___ TEXTO ___

Por tanto, ninguna manifestación contemporánea de semejante regreso a la metafísica medioeval puede ser tolerada; por el contrario, es deber de la ciencia del Derecho actual, de quienes hacen ciencia jurídica y de quienes la operan judicialmente, desdeñarla, por carecer ella de lugar en esta época.

 

Y es que no será jamás racional –reitero– el proceder que pretenda revisar la historia pasada con un Derecho actual, porque, además de relievarse en ello un carácter eminentemente ilógico, la implementación de una práctica de semejante naturaleza deviene absurda, irracional y estúpida.

 

Otra vez, conviene recordar que, no en vano, señala Portalis que “es contrario a la razón y a un elemental principio de seguridad, imponer a los individuos leyes retroactivas. La ley natural no está señalada ni por el lugar ni por el tiempo, porque está vigente en todos los países y en todos los siglos; pero las leyes positivas, que son obra de los hombres, no existen sino cuando se las promulga y no pueden tener efecto sino cuando existen”.[19]

 

En el siguiente cuadro sintetizo todo lo manifestado hasta este momento:

 


Hasta aquí, queda demostrado que al aplicar una norma jurídica –nacional o convencional– de los tiempos actuales a hechos bastante pasados en el tiempo, se comete un razonamiento falaz al violar al siempre lógico y consistente Principio de Legalidad.

___

> TAREA A: Según el texto, ¿por qué las leyes positivas no pueden aplicarse de manera retroactiva, a diferencia de la ley natural? Explícalo en una a tres oraciones.

___ MATERIAL MOSTRADO ___

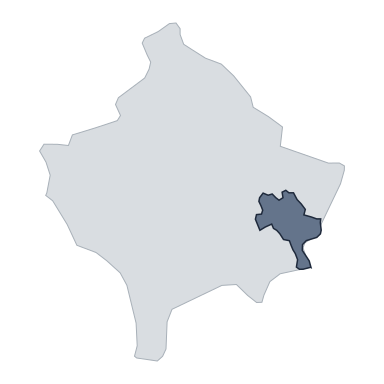 where Gnjilane sits in Kosovo
{"feature_id": "KOS-5904", "entity_name": "Gnjilane", "entity_type": "District", "adm_level": 1, "iso_a3": "XKX", "parent_name": "Kosovo", "parent_adm1": "", "projection": "mercator", "projection_center": [21.441, 42.404], "detail": "fine", "context": "in_parent", "style": "filled", "palette": "slate", "viewbox_px": 384, "rotation_deg": 0, "n_neighbors": 0, "source": "natural_earth", "source_scale": "10m", "svg_char_len": 1625}
<svg xmlns="http://www.w3.org/2000/svg" viewBox="0 0 384 384"><path d="M95.3,127.9L117.3,120.6L120.5,115.5L115.5,104.5L118.4,97.7L144.7,78.0L149.1,69.1L150.7,62.1L147.1,54.8L142.2,43.1L144.6,38.2L158.3,31.5L169.4,23.6L176.0,23.0L180.1,28.7L180.1,34.5L183.7,44.3L191.9,49.6L205.5,58.2L221.3,64.1L233.7,75.9L250.6,96.9L253.2,107.3L268.4,116.6L282.5,127.0L280.3,146.3L328.4,163.1L339.3,163.0L344.4,165.9L344.3,170.3L340.5,183.8L320.7,225.1L319.1,233.7L305.0,242.7L303.0,247.8L307.0,259.2L310.7,267.2L310.4,267.2L280.1,273.8L269.9,281.6L263.9,295.2L261.9,302.3L256.6,302.5L247.7,295.5L236.4,284.5L221.8,285.4L172.0,309.3L167.1,321.8L166.0,349.0L162.6,356.3L157.3,361.0L136.7,358.0L134.5,356.2L137.2,345.8L136.1,323.1L126.9,285.3L120.2,272.9L106.6,260.6L96.0,252.5L76.9,245.3L67.2,224.5L52.7,200.8L45.7,195.4L46.8,193.0L50.2,175.2L46.0,162.1L39.6,151.0L44.0,144.2L57.4,144.3L68.4,145.5L72.4,134.9L95.3,127.9Z" fill="#d9dde1" stroke="#a8b0b8" stroke-width="1"/><path d="M299.5,269.3L296.4,267.1L297.6,259.7L295.3,253.6L293.0,249.9L291.2,245.6L289.4,240.7L283.5,239.5L279.8,233.7L276.7,230.3L273.5,228.4L271.7,224.1L265.3,227.0L259.9,230.3L255.4,219.2L256.5,214.6L261.5,214.1L262.7,210.2L261.0,205.8L258.9,201.4L259.6,197.7L263.1,193.1L268.1,195.2L272.2,194.0L275.8,197.7L279.0,200.2L283.0,197.7L282.1,192.2L285.8,190.3L288.9,192.8L293.5,192.8L297.1,199.6L301.2,203.9L305.3,209.4L303.9,214.9L311.4,217.0L316.7,218.9L320.7,218.9L320.3,222.6L321.2,230.2L320.4,233.9L316.8,237.4L306.3,240.6L302.5,244.6L302.3,250.4L309.2,260.9L311.0,267.5L310.6,267.3L303.2,269.2L299.5,269.3Z" fill="#64748b" stroke="#1e293b" stroke-width="1.5"/></svg>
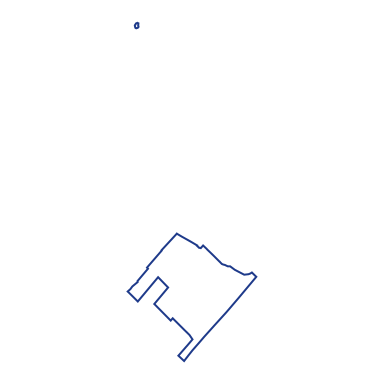 La Plata, Buenos Aires, Argentina
{"feature_id": "61730980B35724148843083", "entity_name": "La Plata", "entity_type": "district", "adm_level": 2, "iso_a3": "ARG", "parent_name": "Argentina", "parent_adm1": "Buenos Aires", "projection": "equal_earth", "projection_center": [-58.078, -34.705], "detail": "fine", "context": "isolated", "style": "outline", "palette": "blue", "viewbox_px": 384, "rotation_deg": 0, "n_neighbors": 0, "source": "geoboundaries", "source_scale": "gbopen_adm2", "svg_char_len": 1437}
<svg xmlns="http://www.w3.org/2000/svg" viewBox="0 0 384 384"><path d="M146.3,270.7L137.5,281.1L137.7,282.0L133.6,285.4L132.3,286.5L130.4,289.1L127.7,291.5L133.6,297.3L137.8,301.5L158.1,277.2L168.1,287.5L154.3,304.0L170.7,320.6L172.7,318.3L180.2,325.8L184.4,330.0L187.9,333.4L189.5,335.0L192.5,339.4L186.7,346.2L186.4,346.5L178.4,355.7L184.1,361.0L188.6,355.2L192.4,350.4L200.6,341.0L204.1,336.9L214.7,325.1L226.5,312.1L238.4,298.2L249.7,284.7L256.3,276.8L254.3,274.9L251.9,272.5L250.2,273.6L249.8,273.7L248.6,274.2L244.2,274.7L235.0,269.9L234.8,269.8L230.1,266.3L227.7,266.3L224.8,264.9L224.6,264.9L223.1,264.5L221.9,264.0L220.1,262.2L219.9,262.0L219.8,261.8L219.7,261.8L217.0,259.1L213.3,255.4L207.3,249.6L206.5,248.7L203.1,245.5L200.8,248.1L200.6,248.0L200.4,248.0L200.2,247.9L199.8,247.8L199.6,247.9L199.3,247.9L199.2,247.9L196.9,245.7L197.1,245.4L191.7,242.2L182.1,236.8L177.7,234.2L176.8,233.6L175.7,234.9L175.3,235.3L162.3,249.4L161.5,250.3L161.7,250.6L147.0,267.6L148.0,268.7L146.3,270.7ZM137.3,23.0L137.2,23.1L136.8,23.2L136.4,23.2L136.1,23.4L135.9,23.6L135.8,23.9L135.6,24.1L135.5,24.6L134.9,25.1L134.8,25.6L135.0,26.4L135.3,27.7L135.6,28.0L136.2,28.3L136.6,28.2L136.9,28.0L137.2,28.0L137.6,27.9L137.8,27.8L138.2,27.3L138.3,27.0L138.5,26.9L138.5,26.5L138.3,26.2L138.3,25.6L138.2,25.3L138.3,25.2L138.3,24.9L138.3,23.9L138.4,23.3L138.2,23.2L137.9,23.2L137.5,23.2L137.3,23.0Z" fill="none" stroke="#1e3a8a" stroke-width="2"/></svg>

___

> TAREA B: Localiza en los registros cada línea que contenga la cadena "style" y cópiala.

> SOLUCIÓN A: Las leyes positivas son obra de los hombres. Solo existen desde que se promulgan y solo pueden tener efecto cuando existen, por lo que imponerlas retroactivamente es contrario a la razón y a la seguridad. La ley natural, en cambio, no está señalada por el lugar ni por el tiempo y rige en todos los países y en todos los siglos.

> SOLUCIÓN B:
{"feature_id": "KOS-5904", "entity_name": "Gnjilane", "entity_type": "District", "adm_level": 1, "iso_a3": "XKX", "parent_name": "Kosovo", "parent_adm1": "", "projection": "mercator", "projection_center": [21.441, 42.404], "detail": "fine", "context": "in_parent", "style": "filled", "palette": "slate", "viewbox_px": 384, "rotation_deg": 0, "n_neighbors": 0, "source": "natural_earth", "source_scale": "10m", "svg_char_len": 1625}
{"feature_id": "61730980B35724148843083", "entity_name": "La Plata", "entity_type": "district", "adm_level": 2, "iso_a3": "ARG", "parent_name": "Argentina", "parent_adm1": "Buenos Aires", "projection": "equal_earth", "projection_center": [-58.078, -34.705], "detail": "fine", "context": "isolated", "style": "outline", "palette": "blue", "viewbox_px": 384, "rotation_deg": 0, "n_neighbors": 0, "source": "geoboundaries", "source_scale": "gbopen_adm2", "svg_char_len": 1437}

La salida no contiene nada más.